**PAGE:**

- Born: 14 August 1971 (age 53) Helsinki, Finland
- Occupation(s): Actress, choreographer, dancer

= Anu Palevaara =

Finnish actress, dancer and choreographer

Anu Irmeli Palevaara (born 14 August 1971 in Helsinki) is a Finnish actress, choreographer and dancer. She is best known for her role as Jenni Vainio in the Finnish soap opera Salatut elämät which airs on MTV3. Palevaara has been with the series from the beginning, but in year 2001 she had a child and left for maternity leave. Palevaara's pregnancy was written in the series so that her character Jenni had a child. Palevaara returned to the series after her maternity leave. Palevaara's character Jenni was killed off in 2013.

**DATASET CONTENT:**
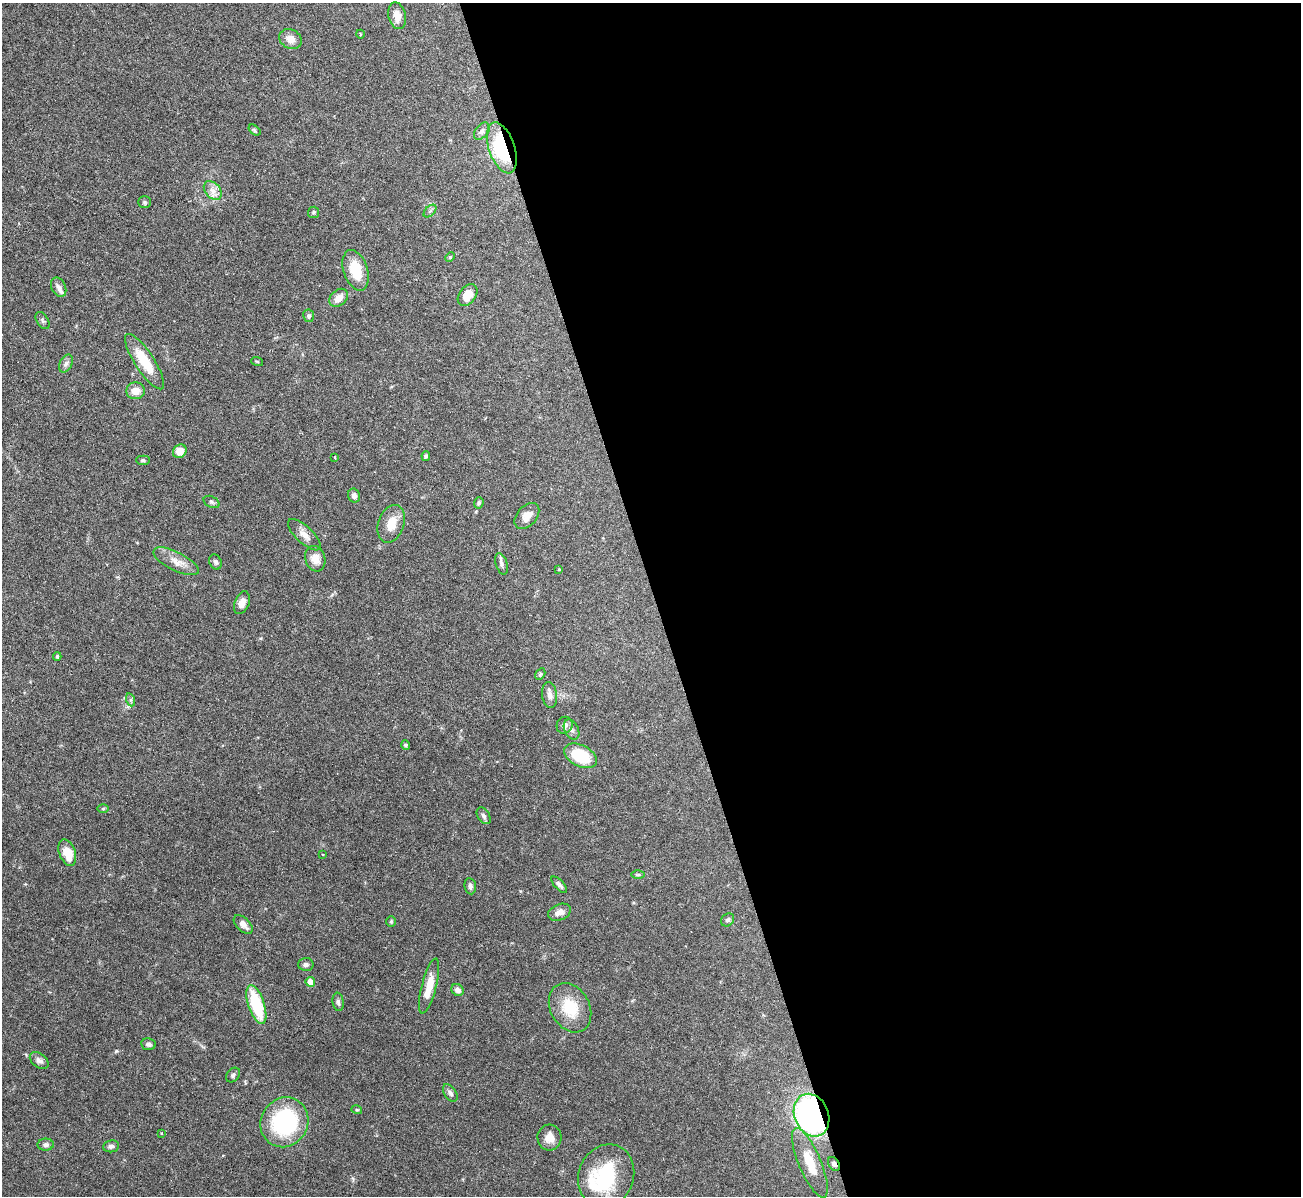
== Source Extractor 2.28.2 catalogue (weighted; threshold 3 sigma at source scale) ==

**DIRECTIONS:** How would you render this sentence from the Anu Palevaara page in German: "Palevaara returned to the series after her maternity leave." Work from the Anu Palevaara page alone, not the material.

**EXERCISE OUTPUT:** Palevaara kehrte nach ihrem Mutterschaftsurlaub zur Serie zurück.